### DATASET EXTRACT
---
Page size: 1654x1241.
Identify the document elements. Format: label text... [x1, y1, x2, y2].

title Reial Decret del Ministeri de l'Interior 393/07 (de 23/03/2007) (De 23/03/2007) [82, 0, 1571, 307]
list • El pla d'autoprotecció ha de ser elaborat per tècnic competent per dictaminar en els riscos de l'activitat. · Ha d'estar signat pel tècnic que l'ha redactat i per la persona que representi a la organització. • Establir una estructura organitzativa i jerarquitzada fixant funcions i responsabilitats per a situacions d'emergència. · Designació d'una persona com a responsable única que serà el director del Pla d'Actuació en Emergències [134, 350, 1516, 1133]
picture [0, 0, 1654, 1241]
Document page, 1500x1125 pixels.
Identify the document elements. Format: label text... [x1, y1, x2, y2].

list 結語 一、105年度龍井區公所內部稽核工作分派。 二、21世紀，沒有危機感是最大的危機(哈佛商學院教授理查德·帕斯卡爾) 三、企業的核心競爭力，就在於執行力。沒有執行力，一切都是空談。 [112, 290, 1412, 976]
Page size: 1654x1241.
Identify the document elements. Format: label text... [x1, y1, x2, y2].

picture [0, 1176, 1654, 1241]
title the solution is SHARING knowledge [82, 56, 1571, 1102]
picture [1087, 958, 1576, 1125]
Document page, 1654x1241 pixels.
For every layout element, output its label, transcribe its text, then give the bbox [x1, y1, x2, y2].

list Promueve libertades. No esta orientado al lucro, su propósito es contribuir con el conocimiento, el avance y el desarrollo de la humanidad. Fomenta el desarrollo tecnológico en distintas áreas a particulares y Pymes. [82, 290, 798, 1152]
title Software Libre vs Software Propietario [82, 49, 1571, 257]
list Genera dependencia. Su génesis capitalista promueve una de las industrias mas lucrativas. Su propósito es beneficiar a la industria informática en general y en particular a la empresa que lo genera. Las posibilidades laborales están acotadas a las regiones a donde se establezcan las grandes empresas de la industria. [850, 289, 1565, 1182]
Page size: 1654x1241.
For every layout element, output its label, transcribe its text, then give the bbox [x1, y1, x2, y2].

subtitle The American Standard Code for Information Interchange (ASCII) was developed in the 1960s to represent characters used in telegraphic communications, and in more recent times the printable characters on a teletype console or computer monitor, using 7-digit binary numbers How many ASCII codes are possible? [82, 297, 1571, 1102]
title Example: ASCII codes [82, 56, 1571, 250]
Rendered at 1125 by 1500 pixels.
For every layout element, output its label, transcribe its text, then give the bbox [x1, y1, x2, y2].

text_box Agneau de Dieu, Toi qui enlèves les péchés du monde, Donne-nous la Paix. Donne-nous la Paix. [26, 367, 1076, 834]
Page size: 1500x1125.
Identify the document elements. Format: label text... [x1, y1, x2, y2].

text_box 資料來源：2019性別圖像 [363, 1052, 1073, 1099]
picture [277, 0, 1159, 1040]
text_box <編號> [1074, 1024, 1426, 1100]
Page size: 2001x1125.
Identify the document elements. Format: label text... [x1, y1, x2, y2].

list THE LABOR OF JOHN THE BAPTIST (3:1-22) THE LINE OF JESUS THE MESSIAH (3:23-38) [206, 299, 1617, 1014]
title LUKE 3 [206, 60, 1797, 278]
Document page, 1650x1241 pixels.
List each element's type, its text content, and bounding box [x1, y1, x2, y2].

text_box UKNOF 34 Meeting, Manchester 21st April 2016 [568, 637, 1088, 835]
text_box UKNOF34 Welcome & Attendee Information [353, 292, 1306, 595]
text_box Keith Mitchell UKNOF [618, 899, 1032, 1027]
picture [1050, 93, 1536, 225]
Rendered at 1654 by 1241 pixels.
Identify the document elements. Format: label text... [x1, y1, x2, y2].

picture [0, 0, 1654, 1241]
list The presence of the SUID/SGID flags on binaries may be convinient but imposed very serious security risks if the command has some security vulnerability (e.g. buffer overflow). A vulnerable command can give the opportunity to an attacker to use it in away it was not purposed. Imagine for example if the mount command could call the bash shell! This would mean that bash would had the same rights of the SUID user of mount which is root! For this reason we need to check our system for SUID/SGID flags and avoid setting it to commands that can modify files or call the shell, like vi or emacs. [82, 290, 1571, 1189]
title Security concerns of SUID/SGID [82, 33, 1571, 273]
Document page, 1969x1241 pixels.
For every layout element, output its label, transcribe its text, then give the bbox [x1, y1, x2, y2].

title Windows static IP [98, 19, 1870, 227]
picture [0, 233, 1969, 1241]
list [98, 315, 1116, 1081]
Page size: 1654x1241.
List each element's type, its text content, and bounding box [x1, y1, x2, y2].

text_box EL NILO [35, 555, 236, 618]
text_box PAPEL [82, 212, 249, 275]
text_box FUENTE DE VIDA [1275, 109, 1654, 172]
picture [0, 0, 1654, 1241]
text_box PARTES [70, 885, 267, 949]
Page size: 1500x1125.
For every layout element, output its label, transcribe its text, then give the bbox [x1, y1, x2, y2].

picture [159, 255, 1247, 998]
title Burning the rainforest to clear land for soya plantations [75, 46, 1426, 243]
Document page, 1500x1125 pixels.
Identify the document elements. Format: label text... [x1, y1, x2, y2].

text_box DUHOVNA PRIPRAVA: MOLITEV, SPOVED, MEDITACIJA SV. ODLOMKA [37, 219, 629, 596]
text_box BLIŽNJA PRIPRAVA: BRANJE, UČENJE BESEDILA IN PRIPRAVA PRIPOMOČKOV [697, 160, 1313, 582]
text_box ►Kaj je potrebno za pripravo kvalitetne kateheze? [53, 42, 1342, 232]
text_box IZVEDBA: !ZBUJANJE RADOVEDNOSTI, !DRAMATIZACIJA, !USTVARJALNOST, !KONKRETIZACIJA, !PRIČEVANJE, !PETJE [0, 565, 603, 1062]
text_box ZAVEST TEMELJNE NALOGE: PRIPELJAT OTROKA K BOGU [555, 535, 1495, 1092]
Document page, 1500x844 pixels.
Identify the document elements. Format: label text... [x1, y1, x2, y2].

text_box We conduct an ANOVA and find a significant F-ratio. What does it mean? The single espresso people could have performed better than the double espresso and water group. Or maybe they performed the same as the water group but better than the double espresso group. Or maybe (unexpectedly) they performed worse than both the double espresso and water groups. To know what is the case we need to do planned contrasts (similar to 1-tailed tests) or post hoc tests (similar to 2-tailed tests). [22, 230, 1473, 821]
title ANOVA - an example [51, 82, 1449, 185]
---
### JOB
Copy every one of the records above word for word, keeping each line as it stands.

### THE COMPLETED TASK
Page size: 1654x1241.
Identify the document elements. Format: label text... [x1, y1, x2, y2].

title Reial Decret del Ministeri de l'Interior 393/07 (de 23/03/2007) (De 23/03/2007) [82, 0, 1571, 307]
list • El pla d'autoprotecció ha de ser elaborat per tècnic competent per dictaminar en els riscos de l'activitat. · Ha d'estar signat pel tècnic que l'ha redactat i per la persona que representi a la organització. • Establir una estructura organitzativa i jerarquitzada fixant funcions i responsabilitats per a situacions d'emergència. · Designació d'una persona com a responsable única que serà el director del Pla d'Actuació en Emergències [134, 350, 1516, 1133]
picture [0, 0, 1654, 1241]
Document page, 1500x1125 pixels.
Identify the document elements. Format: label text... [x1, y1, x2, y2].

list 結語 一、105年度龍井區公所內部稽核工作分派。 二、21世紀，沒有危機感是最大的危機(哈佛商學院教授理查德·帕斯卡爾) 三、企業的核心競爭力，就在於執行力。沒有執行力，一切都是空談。 [112, 290, 1412, 976]
Page size: 1654x1241.
Identify the document elements. Format: label text... [x1, y1, x2, y2].

picture [0, 1176, 1654, 1241]
title the solution is SHARING knowledge [82, 56, 1571, 1102]
picture [1087, 958, 1576, 1125]
Document page, 1654x1241 pixels.
For every layout element, output its label, transcribe its text, then give the bbox [x1, y1, x2, y2].

list Promueve libertades. No esta orientado al lucro, su propósito es contribuir con el conocimiento, el avance y el desarrollo de la humanidad. Fomenta el desarrollo tecnológico en distintas áreas a particulares y Pymes. [82, 290, 798, 1152]
title Software Libre vs Software Propietario [82, 49, 1571, 257]
list Genera dependencia. Su génesis capitalista promueve una de las industrias mas lucrativas. Su propósito es beneficiar a la industria informática en general y en particular a la empresa que lo genera. Las posibilidades laborales están acotadas a las regiones a donde se establezcan las grandes empresas de la industria. [850, 289, 1565, 1182]
Page size: 1654x1241.
For every layout element, output its label, transcribe its text, then give the bbox [x1, y1, x2, y2].

subtitle The American Standard Code for Information Interchange (ASCII) was developed in the 1960s to represent characters used in telegraphic communications, and in more recent times the printable characters on a teletype console or computer monitor, using 7-digit binary numbers How many ASCII codes are possible? [82, 297, 1571, 1102]
title Example: ASCII codes [82, 56, 1571, 250]
Rendered at 1125 by 1500 pixels.
For every layout element, output its label, transcribe its text, then give the bbox [x1, y1, x2, y2].

text_box Agneau de Dieu, Toi qui enlèves les péchés du monde, Donne-nous la Paix. Donne-nous la Paix. [26, 367, 1076, 834]
Page size: 1500x1125.
Identify the document elements. Format: label text... [x1, y1, x2, y2].

text_box 資料來源：2019性別圖像 [363, 1052, 1073, 1099]
picture [277, 0, 1159, 1040]
text_box <編號> [1074, 1024, 1426, 1100]
Page size: 2001x1125.
Identify the document elements. Format: label text... [x1, y1, x2, y2].

list THE LABOR OF JOHN THE BAPTIST (3:1-22) THE LINE OF JESUS THE MESSIAH (3:23-38) [206, 299, 1617, 1014]
title LUKE 3 [206, 60, 1797, 278]
Document page, 1650x1241 pixels.
List each element's type, its text content, and bounding box [x1, y1, x2, y2].

text_box UKNOF 34 Meeting, Manchester 21st April 2016 [568, 637, 1088, 835]
text_box UKNOF34 Welcome & Attendee Information [353, 292, 1306, 595]
text_box Keith Mitchell UKNOF [618, 899, 1032, 1027]
picture [1050, 93, 1536, 225]
Rendered at 1654 by 1241 pixels.
Identify the document elements. Format: label text... [x1, y1, x2, y2].

picture [0, 0, 1654, 1241]
list The presence of the SUID/SGID flags on binaries may be convinient but imposed very serious security risks if the command has some security vulnerability (e.g. buffer overflow). A vulnerable command can give the opportunity to an attacker to use it in away it was not purposed. Imagine for example if the mount command could call the bash shell! This would mean that bash would had the same rights of the SUID user of mount which is root! For this reason we need to check our system for SUID/SGID flags and avoid setting it to commands that can modify files or call the shell, like vi or emacs. [82, 290, 1571, 1189]
title Security concerns of SUID/SGID [82, 33, 1571, 273]
Document page, 1969x1241 pixels.
For every layout element, output its label, transcribe its text, then give the bbox [x1, y1, x2, y2].

title Windows static IP [98, 19, 1870, 227]
picture [0, 233, 1969, 1241]
list [98, 315, 1116, 1081]
Page size: 1654x1241.
List each element's type, its text content, and bounding box [x1, y1, x2, y2].

text_box EL NILO [35, 555, 236, 618]
text_box PAPEL [82, 212, 249, 275]
text_box FUENTE DE VIDA [1275, 109, 1654, 172]
picture [0, 0, 1654, 1241]
text_box PARTES [70, 885, 267, 949]
Page size: 1500x1125.
For every layout element, output its label, transcribe its text, then give the bbox [x1, y1, x2, y2].

picture [159, 255, 1247, 998]
title Burning the rainforest to clear land for soya plantations [75, 46, 1426, 243]
Document page, 1500x1125 pixels.
Identify the document elements. Format: label text... [x1, y1, x2, y2].

text_box DUHOVNA PRIPRAVA: MOLITEV, SPOVED, MEDITACIJA SV. ODLOMKA [37, 219, 629, 596]
text_box BLIŽNJA PRIPRAVA: BRANJE, UČENJE BESEDILA IN PRIPRAVA PRIPOMOČKOV [697, 160, 1313, 582]
text_box ►Kaj je potrebno za pripravo kvalitetne kateheze? [53, 42, 1342, 232]
text_box IZVEDBA: !ZBUJANJE RADOVEDNOSTI, !DRAMATIZACIJA, !USTVARJALNOST, !KONKRETIZACIJA, !PRIČEVANJE, !PETJE [0, 565, 603, 1062]
text_box ZAVEST TEMELJNE NALOGE: PRIPELJAT OTROKA K BOGU [555, 535, 1495, 1092]
Document page, 1500x844 pixels.
Identify the document elements. Format: label text... [x1, y1, x2, y2].

text_box We conduct an ANOVA and find a significant F-ratio. What does it mean? The single espresso people could have performed better than the double espresso and water group. Or maybe they performed the same as the water group but better than the double espresso group. Or maybe (unexpectedly) they performed worse than both the double espresso and water groups. To know what is the case we need to do planned contrasts (similar to 1-tailed tests) or post hoc tests (similar to 2-tailed tests). [22, 230, 1473, 821]
title ANOVA - an example [51, 82, 1449, 185]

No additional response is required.